LSFR polynomial next term example

Question

I’m struggling with the mathematical representation of an LFSR as polynomials, and I’d like to understand where I go wrong.

In my example, I use an LFSR with a 5-bit shift to the left and feedback on bits $b_4$ and $b_2$.

My LFSR polynomial is:

$$ P(x) = x^4 + x^2 + 1 $$

Starting with the initial state $(b_4, b_3, b_2, b_1, b_0) = (0, 1, 1, 0, 0)$, we can represent this state as:

$$ S_0(x) = x^3 + x^2 $$

To find $S_1(x)$, I calculated $S_1(x) = (x \cdot S_0(x)) \bmod P(x)$:

$$ S_1(x) = (x^4 + x^3) \bmod P(x) = x^3 + x^2 + 1 $$

This gives me the sequence $(0, 1, 1, 1, 0)$, but I was expecting the sequence $(1, 1, 0, 0, 1)$.

Could someone explain my mistake, please?

I also looked at this answer, which discusses getting the output sequence from the characteristic polynomial. However, I’m confused because, in that example, it seems that $S_1 = x^3$ and then $S_2 = x^3 + 1$, which doesn’t appear to involve a shift.

Edit : I really try my best to understand this answer on this topic but i can't figure out why the states given are valide (How can we have S1=(0,0,0,1) and then S2=(1,0,0,0) i dont see shift here O_O)
Have a great day !

Edit : @fgrieu points that I had the wrong polynomial P(x), it should be $$ P(x) = x^5 + x^2 + 1 $$ I don't know if I should edit directly for the original post ^^

Answer 1

I calculated $S_1(x) = (x\cdot S_0(x))\bmod P(x)$

That's per the formula $S_{i+1}(x) = (x\cdot S_i(x))\bmod P(x)$ to compute the next state of a Galois LFSR, when the drawing is for a Fibonnaci LFSR. Recall that

• in a Galois LFSR the indexes of feedback bits define which state bits are output of XOR gates, and the $x^n$ term of the feedback polynomial represents the bit at the input of each of the $n$ two-inputs XOR gate(s) (with the direct feedback of that bit represented by the $1$ term).
• in a Fibonnaci LFSR, the indexes of feedback bits define the state bits that are are input of XOR gate(s), and a term of the feedback polynomial ($1$ or $x^n$ depending on convention) represents the output of the XOR gate fed into the shift register.
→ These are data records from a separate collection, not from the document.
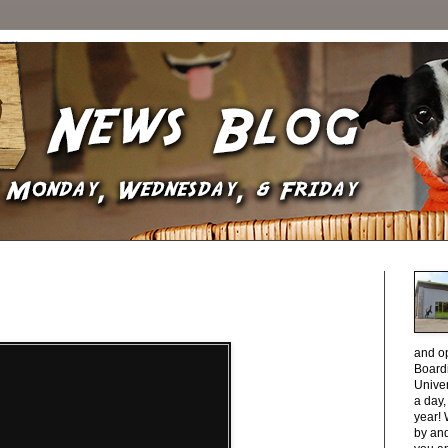
and o
Boardi
Unive
a day
year! 
by and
initial state $(b_4,b_3,b_2,b_1,b_0)=(0,1,1,0,0)$ … expecting the (output) sequence $(1,1,0,0,1)$

There are many conflicting conventions about how the output of a LFSR is formed from it's successive states, for both Galois and Fibonnaci LFSRs.

A Fibonnaci LFSR with $n=5$ bits, shifting to the left, with $b_4$ on the left, and feedback bits $b_4$ and $b_2$, has it's state after $(b_4,b_3,b_2,b_1,b_0)$ defined as $(b_3,b_2,b_1,b_0,b_4\oplus b_2)$. The left bit is shifted out, a new right bit equal to the XOR of the feedback bits is added on the right.
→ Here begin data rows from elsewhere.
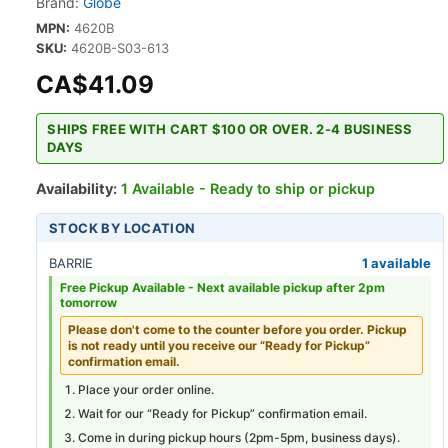
Brand:
Globe
MPN:
4620B
SKU:
4620B-S03-613
CA$41.09
SHIPS FREE WITH CART $100 OR OVER. 2-4 BUSINESS
DAYS
Availability:
1 Available - Ready to ship or pickup
STOCK BY LOCATION
BARRIE
1 available
Free Pickup Available -
Next available pickup after 2pm
tomorrow
Please don't come to the counter before you order. Pickup
is not ready until you receive our “Ready for Pickup”
confirmation email.
Place your order online.
Wait for our “Ready for Pickup” confirmation email.
Come in during pickup hours (
2pm-5pm
, business days).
Given the stated initial state, it's successive states (including initial) thus are $$(0,1,1,0,0)\\ (1,1,0,0,1)\\ (1,0,0,1,1)\\ (0,0,1,1,1)\\ (0,1,1,1,1)\\ (1,1,1,1,1)\\ (1,1,1,1,0)\\ (1,1,1,0,0)\\ (1,1,0,0,0)\\ (1,0,0,0,1)\\ (0,0,0,1,1)$$

The most common convention for the output is that it's formed by the left bit of the state before shifting, such that the output sequence starts with the initial state. Here that's not the case, but the stated expected output matches the left bit of the state after shifting. Perhaps this is the convention used.

A Galois LFSR with $n=5$ bits, shifting to the left, with $b_4$ on the left, would usually have a feedback bit $b_0$. Otherwise, if it's lowest-numbered bit was $j$, then after $j$ or more steps all bits $0$ to $j-1$ would be zero, and useless. Thus I doubt this is the case.